Entries taken from a collection:
——————————
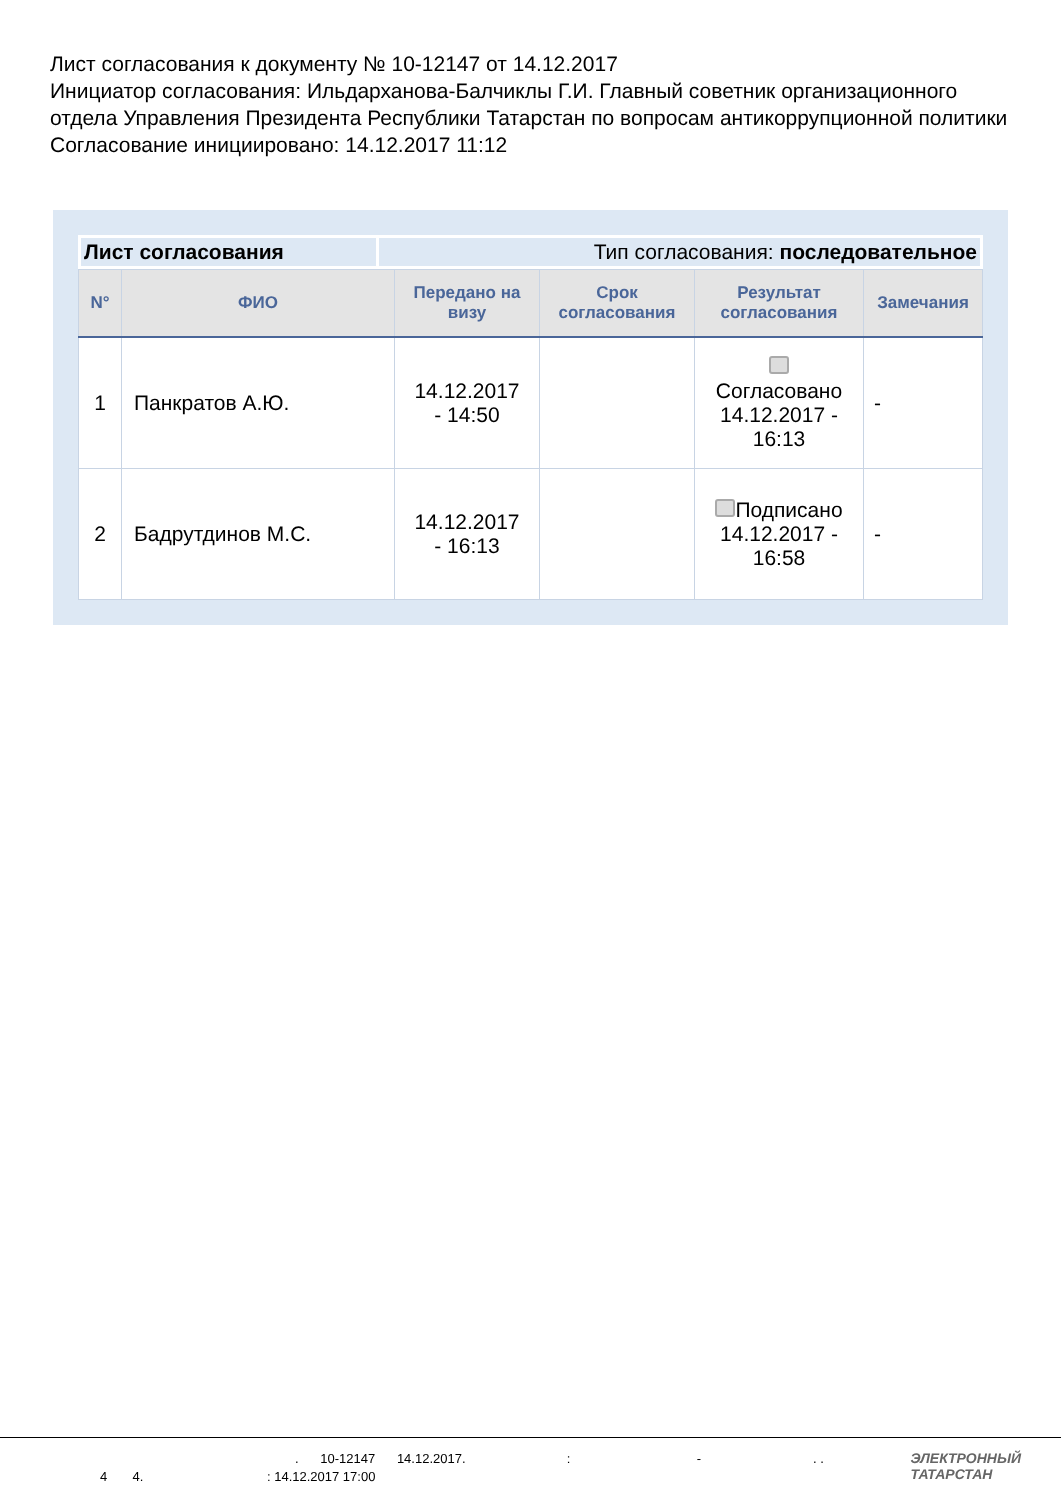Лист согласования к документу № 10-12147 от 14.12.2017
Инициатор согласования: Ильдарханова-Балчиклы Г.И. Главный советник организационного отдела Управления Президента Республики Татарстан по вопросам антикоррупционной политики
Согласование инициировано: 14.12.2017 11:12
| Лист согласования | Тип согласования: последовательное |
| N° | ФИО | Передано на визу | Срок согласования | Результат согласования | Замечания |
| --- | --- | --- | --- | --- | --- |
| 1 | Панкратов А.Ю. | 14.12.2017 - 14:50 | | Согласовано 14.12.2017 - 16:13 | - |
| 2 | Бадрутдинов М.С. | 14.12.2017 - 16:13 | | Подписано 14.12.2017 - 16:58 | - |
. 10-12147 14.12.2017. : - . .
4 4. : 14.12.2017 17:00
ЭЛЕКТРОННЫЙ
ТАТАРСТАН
——————————
**Required work**.
Retype each line above exactly and leave out any picture.

**Answer to this problem**.
Лист согласования к документу № 10-12147 от 14.12.2017
Инициатор согласования: Ильдарханова-Балчиклы Г.И. Главный советник организационного отдела Управления Президента Республики Татарстан по вопросам антикоррупционной политики
Согласование инициировано: 14.12.2017 11:12
| Лист согласования | Тип согласования: последовательное |
| N° | ФИО | Передано на визу | Срок согласования | Результат согласования | Замечания |
| --- | --- | --- | --- | --- | --- |
| 1 | Панкратов А.Ю. | 14.12.2017 - 14:50 | | Согласовано 14.12.2017 - 16:13 | - |
| 2 | Бадрутдинов М.С. | 14.12.2017 - 16:13 | | Подписано 14.12.2017 - 16:58 | - |
. 10-12147 14.12.2017. : - . .
4 4. : 14.12.2017 17:00
ЭЛЕКТРОННЫЙ
ТАТАРСТАН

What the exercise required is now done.